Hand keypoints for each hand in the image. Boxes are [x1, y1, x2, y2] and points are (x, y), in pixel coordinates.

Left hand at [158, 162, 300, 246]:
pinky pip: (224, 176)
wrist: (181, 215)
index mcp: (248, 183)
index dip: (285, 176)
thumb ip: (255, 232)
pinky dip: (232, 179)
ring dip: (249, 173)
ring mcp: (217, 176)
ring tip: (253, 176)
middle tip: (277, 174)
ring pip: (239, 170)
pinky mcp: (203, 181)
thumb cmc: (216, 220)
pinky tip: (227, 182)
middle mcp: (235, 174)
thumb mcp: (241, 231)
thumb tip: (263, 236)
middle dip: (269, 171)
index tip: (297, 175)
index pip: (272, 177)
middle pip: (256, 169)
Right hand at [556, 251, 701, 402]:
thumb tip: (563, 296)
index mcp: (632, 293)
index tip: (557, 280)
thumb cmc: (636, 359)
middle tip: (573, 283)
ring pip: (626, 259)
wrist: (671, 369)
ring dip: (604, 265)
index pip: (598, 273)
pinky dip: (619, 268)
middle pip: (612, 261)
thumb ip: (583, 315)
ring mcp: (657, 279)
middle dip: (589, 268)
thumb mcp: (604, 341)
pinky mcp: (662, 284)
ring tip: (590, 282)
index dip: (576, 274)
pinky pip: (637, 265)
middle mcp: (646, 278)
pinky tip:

☆ ☆ ☆ ☆ ☆

→ **Exercise details**
Each line from the one containing "thumb cmc: (636, 359)" to the last line of the material above should be reproduced word for word, with nothing added.

→ **Written response**
thumb cmc: (636, 359)
middle tip: (573, 283)
ring pip: (626, 259)
wrist: (671, 369)
ring dip: (604, 265)
index pip: (598, 273)
pinky dip: (619, 268)
middle pip: (612, 261)
thumb ip: (583, 315)
ring mcp: (657, 279)
middle dip: (589, 268)
thumb mcp: (604, 341)
pinky mcp: (662, 284)
ring tip: (590, 282)
index dip: (576, 274)
pinky pip: (637, 265)
middle mcp: (646, 278)
pinky tip:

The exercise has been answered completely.